Assisted by these genetic insights, clinicians will be better equipped to test for iron accumulation and to intervene in cases of iron deficiency, which can remain disguised due to the often common symptoms that accompany it: pallor, fatigue, poor exercise tolerance and decreased work performance.
"Already, diagnostic testing for mutations in the gene that produces HFE has markedly changed our clinical approach to hemachromatosis," says Andrews. "We now have a definitive test for the most common type of hemachromatosis. This test has made us aware that there are non-HFE forms of the disease, and now we can distinguish one from the other.

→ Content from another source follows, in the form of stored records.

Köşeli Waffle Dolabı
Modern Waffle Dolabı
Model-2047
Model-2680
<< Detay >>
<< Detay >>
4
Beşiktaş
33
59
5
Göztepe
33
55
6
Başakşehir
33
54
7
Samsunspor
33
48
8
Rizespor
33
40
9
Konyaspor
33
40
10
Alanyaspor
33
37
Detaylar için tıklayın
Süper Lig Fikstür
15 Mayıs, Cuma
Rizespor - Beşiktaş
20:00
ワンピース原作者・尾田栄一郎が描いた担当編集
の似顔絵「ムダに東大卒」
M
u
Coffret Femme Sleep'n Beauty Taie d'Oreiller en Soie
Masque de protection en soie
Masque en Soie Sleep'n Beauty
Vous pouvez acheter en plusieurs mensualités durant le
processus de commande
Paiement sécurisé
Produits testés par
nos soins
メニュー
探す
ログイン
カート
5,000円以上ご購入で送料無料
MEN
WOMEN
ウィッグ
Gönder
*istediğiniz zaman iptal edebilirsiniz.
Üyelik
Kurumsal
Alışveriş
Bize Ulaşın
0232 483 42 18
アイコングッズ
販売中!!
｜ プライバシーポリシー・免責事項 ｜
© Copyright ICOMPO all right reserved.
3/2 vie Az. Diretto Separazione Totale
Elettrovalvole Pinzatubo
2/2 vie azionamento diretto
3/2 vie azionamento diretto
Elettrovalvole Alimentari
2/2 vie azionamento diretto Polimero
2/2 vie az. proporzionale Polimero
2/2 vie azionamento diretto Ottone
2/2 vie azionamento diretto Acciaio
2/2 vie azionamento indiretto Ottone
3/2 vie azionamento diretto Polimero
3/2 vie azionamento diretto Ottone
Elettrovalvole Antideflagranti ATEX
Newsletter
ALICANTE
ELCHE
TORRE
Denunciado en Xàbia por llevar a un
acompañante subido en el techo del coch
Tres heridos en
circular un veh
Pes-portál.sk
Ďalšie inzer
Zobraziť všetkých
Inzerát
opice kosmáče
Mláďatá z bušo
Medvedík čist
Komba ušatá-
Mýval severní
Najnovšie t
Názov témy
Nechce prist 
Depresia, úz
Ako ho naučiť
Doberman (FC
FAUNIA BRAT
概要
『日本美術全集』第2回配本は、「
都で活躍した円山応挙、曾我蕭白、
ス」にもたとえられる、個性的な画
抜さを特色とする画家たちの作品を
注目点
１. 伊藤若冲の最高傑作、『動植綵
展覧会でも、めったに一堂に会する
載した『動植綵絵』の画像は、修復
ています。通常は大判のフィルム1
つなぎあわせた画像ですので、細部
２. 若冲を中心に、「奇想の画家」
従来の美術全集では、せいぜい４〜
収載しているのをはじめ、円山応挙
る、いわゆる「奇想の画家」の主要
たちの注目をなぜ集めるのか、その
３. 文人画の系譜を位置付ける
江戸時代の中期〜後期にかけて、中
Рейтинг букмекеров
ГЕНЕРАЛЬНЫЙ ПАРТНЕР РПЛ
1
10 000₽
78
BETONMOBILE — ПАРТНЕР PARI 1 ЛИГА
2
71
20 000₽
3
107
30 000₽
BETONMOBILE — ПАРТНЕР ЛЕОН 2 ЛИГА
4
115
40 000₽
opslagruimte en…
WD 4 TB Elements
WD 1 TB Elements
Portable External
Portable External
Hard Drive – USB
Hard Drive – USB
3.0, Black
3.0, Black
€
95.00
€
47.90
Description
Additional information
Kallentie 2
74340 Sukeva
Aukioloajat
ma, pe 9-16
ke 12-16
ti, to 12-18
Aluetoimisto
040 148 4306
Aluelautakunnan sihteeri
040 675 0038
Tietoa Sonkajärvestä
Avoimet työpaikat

It is likely that molecular diagnostics will soon be available for other iron-loading disorders and for inherited defects in iron absorption and use."
Despite these tremendous strides leading to therapies for people suffering from iron deficiency and iron overload disorders, plenty of challenges remain. "There doesn't appear to be a silver bullet," she says. "Researchers are only now beginning to understand how complex iron overload can be. And relatively little is understood about the risks for children who are predisposed to iron overload. These will be important areas for future investigation."